The Create K-mer Tree tool may be helpful for identification of the closest common reference across samples. The tool uses reads, single sequences or sequence list as input and creates a distance-based phylogenetic tree. There are two ways to initiate creation of a k-mer tree: either from the Result Metadata Table (see the section on Running analysis directly from the Result Metadata Table), or from the Toolbox.
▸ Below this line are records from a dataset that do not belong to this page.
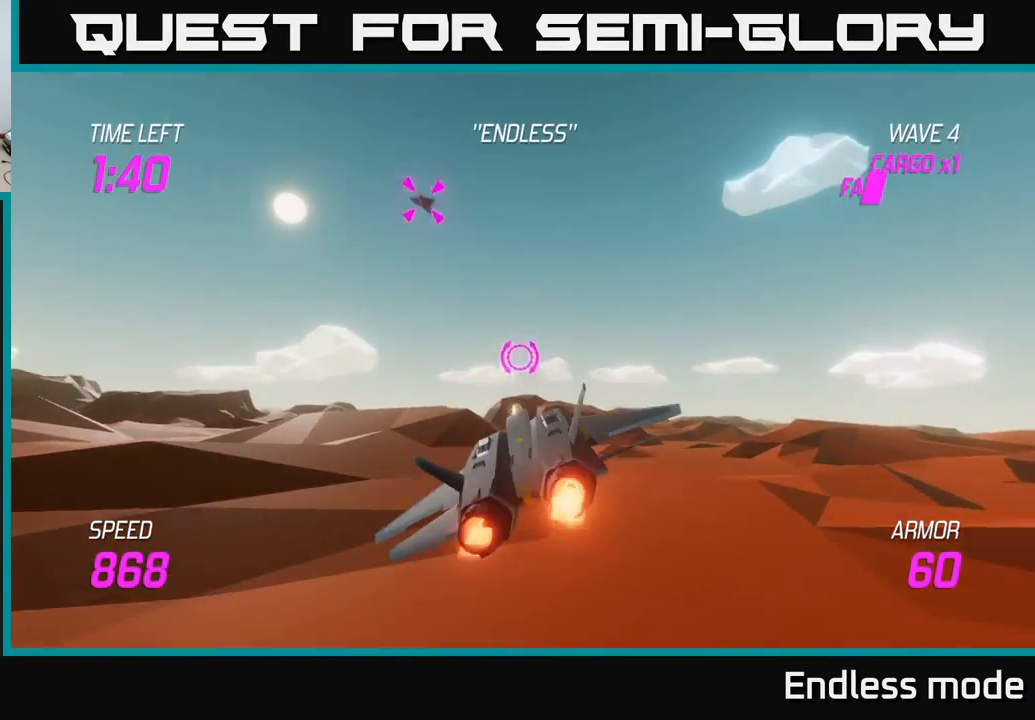
{"buttons": [], "left_stick": "down-right", "events": [[117, "R2", "down"], [117, "left_stick", "center"], [167, "left_stick", "right"], [217, "left_stick", "down-right"], [233, "R2", "up"], [300, "R2", "down"], [383, "R2", "up"]]}
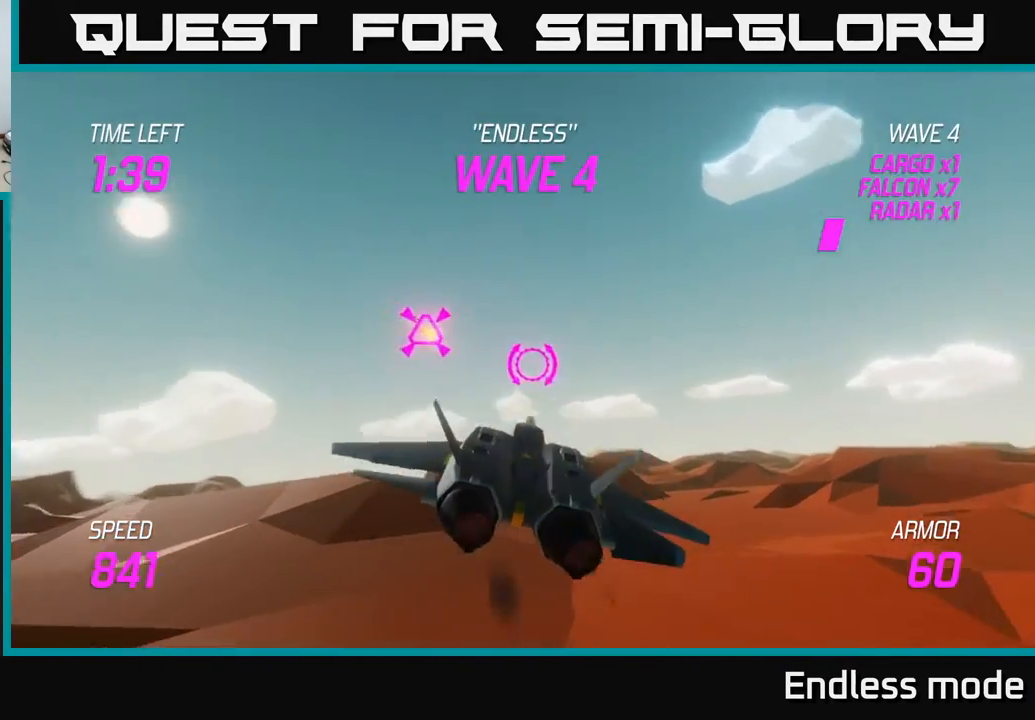
{"buttons": ["L2"], "left_stick": "center", "events": [[67, "left_stick", "center"], [117, "left_stick", "left"], [250, "left_stick", "center"], [417, "L2", "down"]]}
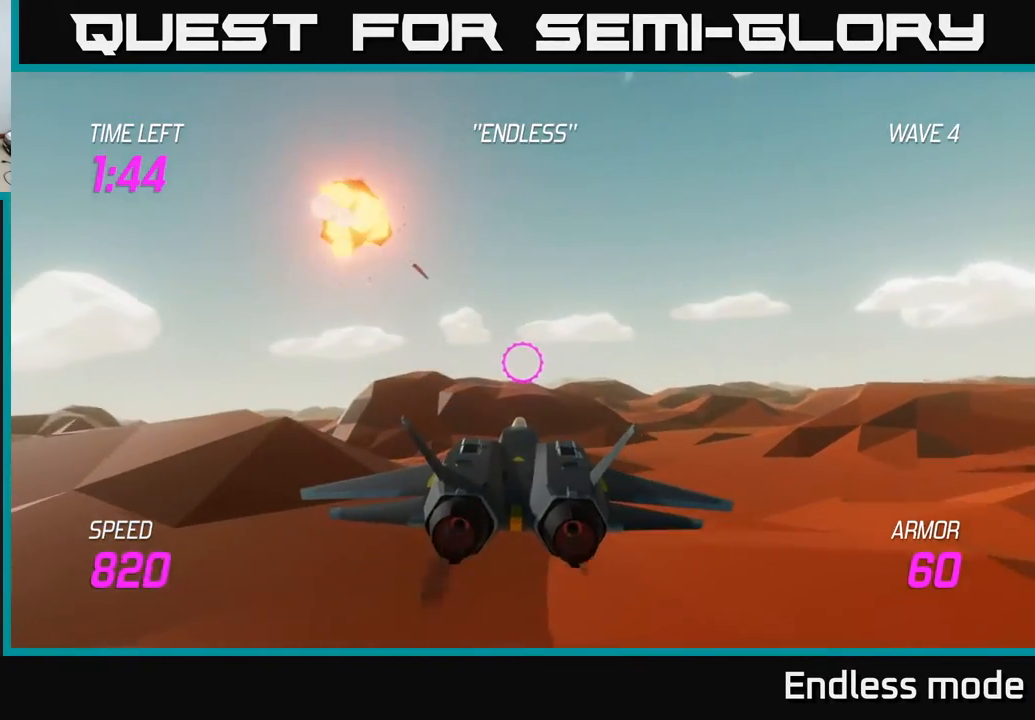
{"buttons": ["L2"], "left_stick": "down-right", "events": [[183, "left_stick", "down"], [400, "left_stick", "down-right"]]}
To run the Create K-mer Tree from the toolbox:
Typing and Epidemiology (beta) () | Create K-mer Tree ()
Input files can be specified step-by-step like shown in figure 14.15 or by selecting data recursively by right-clicking on the folder name and selecting Add folder contents (recursively). If using the recursive option, remember to double check that files relevant for the downstream analysis are selected.
Specify the following parameters (figure 14.16):
- K-mer parameters
- K-mer length is the fixed number (k) of DNA bases to search across.
- Only index k-mers with prefix allows specification of the initial bases of the k-mer sequence to limit the search space. Reduction of prefix size increases the RAM requirements, and therefore decrease the search speed.
- Method may be specified by either of the two statistical methods: Jaccard Distance or Feature Frequency Profile via Jensen-Shannon divergences (FFP). You can read more about the Jaccard Distance and FFP at https://en.wikipedia.org/wiki/Jaccard_index and https://en.wikipedia.org/wiki/Alignment-free_sequence_analysis, respectively.
- Strand may be specified as either only the Plus strand or Both strands.
- Result metadata. Specify location of the Result metadata table file.
- Tree view. Select a standard tree setting (i.e., None, K-mer Tree Default or SNP Tree Default) or your own custom tree setting. Read more on creating your customized tree settings: http://resources.qiagenbioinformatics.com/manuals/clcgenomicsworkbench/current/index.php?manual=Tree_Settings.html.
The K-mer trees are constructed using a Neighbour Joining method, which makes use of a distance function, either Jaccard Distance or Feature Frequency Profile via Jensen-Shannon divergences (FFP). In both cases, the distance can assume values between 0 (exactly same k-mer distribution) and 1 (completely different k-mer distribution).
Branch lengths depend on the distance function used. Specifically, if one sums up all the branch length of all the branches connecting two leaves, one can get the distance between the two organisms the leaves represent.